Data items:
Start of Block
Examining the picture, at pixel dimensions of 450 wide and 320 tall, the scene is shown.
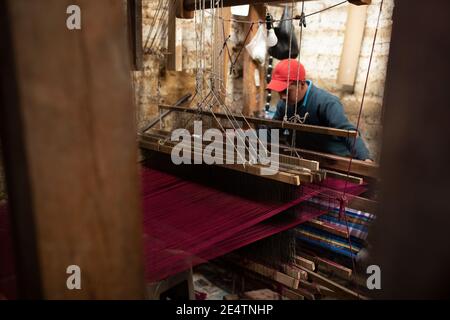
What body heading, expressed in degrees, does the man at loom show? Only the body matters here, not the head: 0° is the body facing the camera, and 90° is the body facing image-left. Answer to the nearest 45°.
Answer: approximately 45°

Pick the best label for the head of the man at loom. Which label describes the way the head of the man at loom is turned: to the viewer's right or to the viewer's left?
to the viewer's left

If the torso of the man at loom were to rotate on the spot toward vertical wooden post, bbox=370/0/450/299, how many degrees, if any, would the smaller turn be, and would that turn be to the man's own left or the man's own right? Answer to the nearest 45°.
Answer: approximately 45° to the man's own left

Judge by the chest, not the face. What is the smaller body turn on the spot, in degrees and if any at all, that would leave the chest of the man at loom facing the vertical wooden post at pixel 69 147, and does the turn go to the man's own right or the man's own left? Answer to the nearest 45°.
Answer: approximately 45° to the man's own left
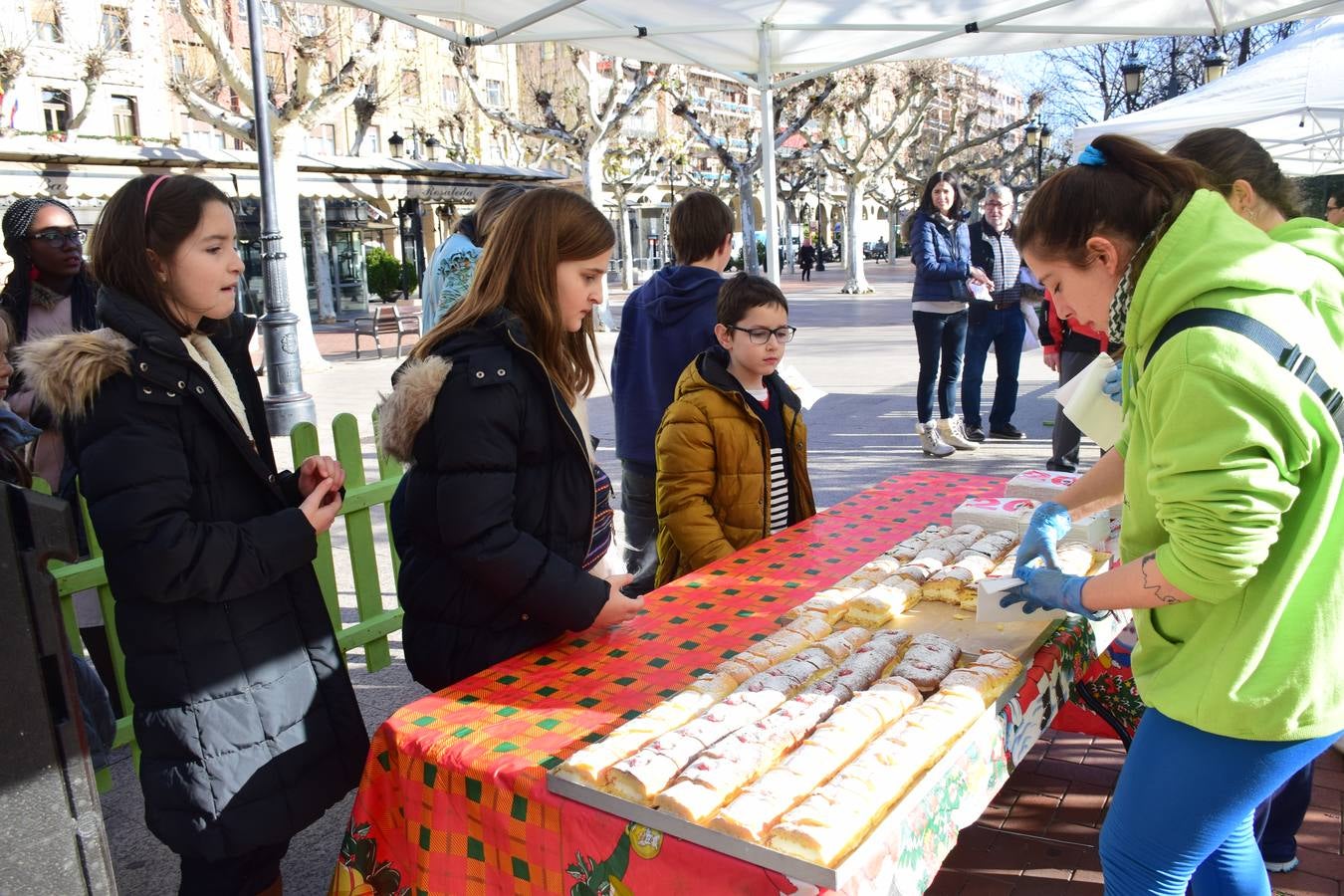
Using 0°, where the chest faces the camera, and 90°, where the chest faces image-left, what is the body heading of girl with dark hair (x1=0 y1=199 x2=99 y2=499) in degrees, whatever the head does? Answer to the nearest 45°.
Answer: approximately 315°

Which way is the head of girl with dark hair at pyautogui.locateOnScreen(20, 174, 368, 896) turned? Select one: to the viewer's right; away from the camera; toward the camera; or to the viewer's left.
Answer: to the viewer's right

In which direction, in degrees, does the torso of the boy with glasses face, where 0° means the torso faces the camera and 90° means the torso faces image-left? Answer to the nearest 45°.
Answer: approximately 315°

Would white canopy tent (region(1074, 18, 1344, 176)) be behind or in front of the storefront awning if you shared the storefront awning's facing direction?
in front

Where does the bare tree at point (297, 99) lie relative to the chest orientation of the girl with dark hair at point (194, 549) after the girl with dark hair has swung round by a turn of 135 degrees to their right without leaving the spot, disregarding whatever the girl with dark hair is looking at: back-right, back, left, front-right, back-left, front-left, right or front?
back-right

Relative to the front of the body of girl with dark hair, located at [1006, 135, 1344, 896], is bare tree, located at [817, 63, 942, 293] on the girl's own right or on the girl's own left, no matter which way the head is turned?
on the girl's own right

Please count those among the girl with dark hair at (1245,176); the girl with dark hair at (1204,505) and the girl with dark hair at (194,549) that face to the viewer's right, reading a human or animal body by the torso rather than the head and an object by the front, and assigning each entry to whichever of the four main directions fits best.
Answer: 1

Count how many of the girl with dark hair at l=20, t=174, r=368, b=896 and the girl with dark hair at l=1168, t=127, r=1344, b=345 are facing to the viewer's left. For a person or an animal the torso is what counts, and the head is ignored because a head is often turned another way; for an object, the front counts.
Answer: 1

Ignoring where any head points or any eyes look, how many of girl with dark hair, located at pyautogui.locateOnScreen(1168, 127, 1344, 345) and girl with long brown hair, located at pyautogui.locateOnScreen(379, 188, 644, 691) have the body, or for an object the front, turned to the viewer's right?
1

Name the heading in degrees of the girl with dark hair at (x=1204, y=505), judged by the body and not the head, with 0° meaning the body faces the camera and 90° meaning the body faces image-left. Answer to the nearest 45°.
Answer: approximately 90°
End of Block
PROMPT:
Lay out the records as a JSON list of strings, one string per line with blank lines omitted, starting at the line that contains "Name the heading" and ending at the end of the records.

THE ANSWER:
[
  "Name the heading in degrees of the girl with dark hair at (x=1204, y=505), judged by the body and not the head, with 0° meaning the body faces the camera and 90° meaning the body faces image-left. Answer to the nearest 45°.",
  "Answer: approximately 90°"
]